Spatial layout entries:
»»

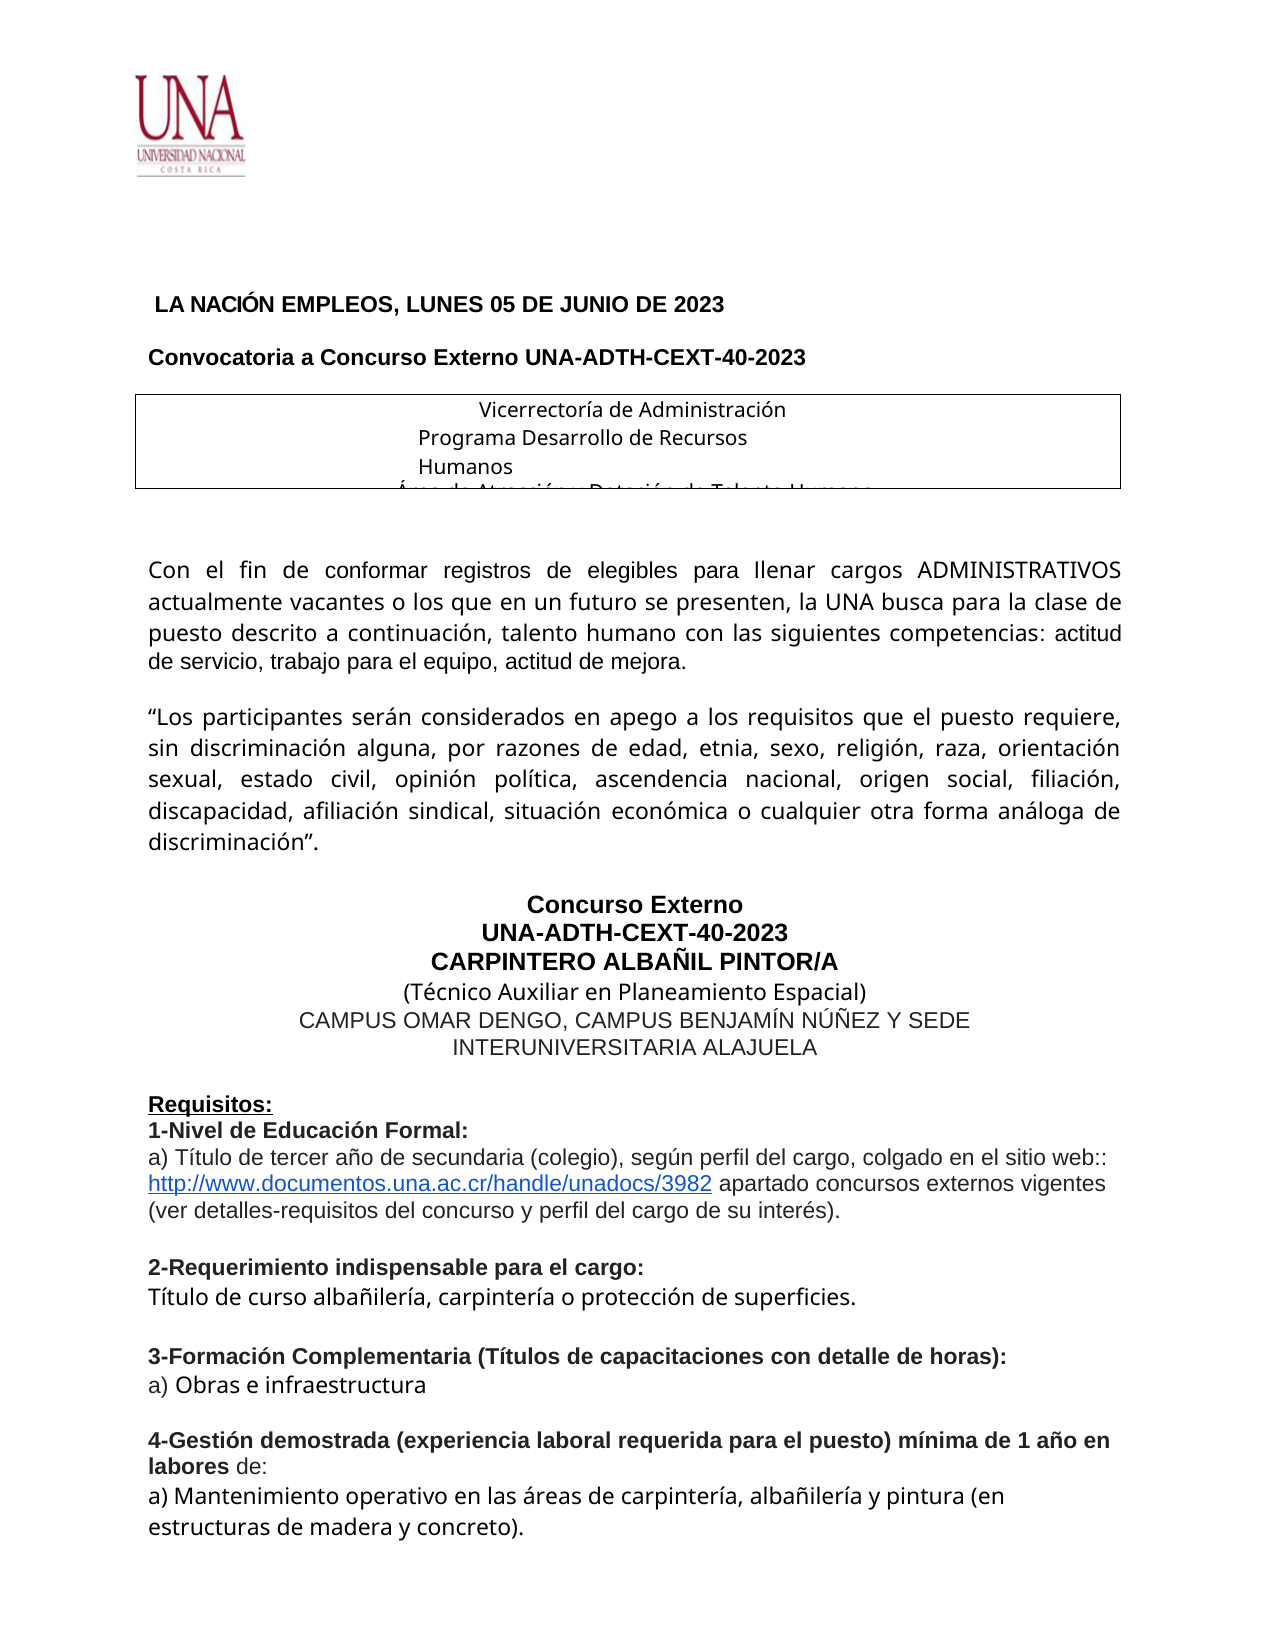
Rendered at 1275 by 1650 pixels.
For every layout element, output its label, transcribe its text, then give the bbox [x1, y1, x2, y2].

text “Los participantes serán considerados en apego a los requisitos que el puesto requiere, sin discriminación alguna, por razones de edad, etnia, sexo, religión, raza, orientación sexual, estado civil, opinión política, ascendencia nacional, origen social, filiación, discapacidad, afiliación sindical, situación económica o cualquier otra forma análoga de discriminación”. [148, 701, 1121, 857]
text Con el fin de conformar registros de elegibles para llenar cargos ADMINISTRATIVOS actualmente vacantes o los que en un futuro se presenten, la UNA busca para la clase de puesto descrito a continuación, talento humano con las siguientes competencias: actitud de servicio, trabajo para el equipo, actitud de mejora. [148, 554, 1122, 674]
text a) Título de tercer año de secundaria (colegio), según perfil del cargo, colgado en el sitio web:: http://www.documentos.una.ac.cr/handle/unadocs/3982 apartado concursos externos vigentes (ver detalles-requisitos del concurso y perfil del cargo de su interés). [148, 1144, 1133, 1254]
text Vicerrectoría de Administración Programa Desarrollo de Recursos Humanos [418, 395, 839, 480]
text Área de Atracción y Dotación de Talento Humano [396, 480, 1120, 488]
text Requisitos: 1-Nivel de Educación Formal: [148, 1091, 1133, 1144]
text CARPINTERO ALBAÑIL PINTOR/A [183, 947, 1086, 976]
text 2-Requerimiento indispensable para el cargo: Título de curso albañilería, carpintería o protección de superficies. [148, 1254, 1133, 1312]
text Concurso Externo [183, 889, 1087, 918]
text a) Mantenimiento operativo en las áreas de carpintería, albañilería y pintura (en estructuras de madera y concreto). [148, 1480, 1133, 1542]
text CAMPUS OMAR DENGO, CAMPUS BENJAMÍN NÚÑEZ Y SEDE INTERUNIVERSITARIA ALAJUELA [183, 1007, 1086, 1060]
text LA NACIÓN EMPLEOS, LUNES 05 DE JUNIO DE 2023 [154, 291, 1133, 317]
text (Técnico Auxiliar en Planeamiento Espacial) [183, 976, 1086, 1007]
text 3-Formación Complementaria (Títulos de capacitaciones con detalle de horas): a) Obras e infraestructura 4-Gestión demostrada (experiencia laboral requerida para el puesto) mínima de 1 año en labores de: [148, 1343, 1133, 1480]
text Convocatoria a Concurso Externo UNA-ADTH-CEXT-40-2023 [148, 343, 1133, 370]
text UNA-ADTH-CEXT-40-2023 [183, 918, 1086, 947]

««

Set task
Reproduce the rows from their beginning down through the line containing "For every layout", with both ends included. Leave the pictures out of your reproduction.

Solution
Rendered at 1275 by 1650 pixels.
For every layout element, output its label, transcribe its text, then give the bbox [x1, y1, x2, y2].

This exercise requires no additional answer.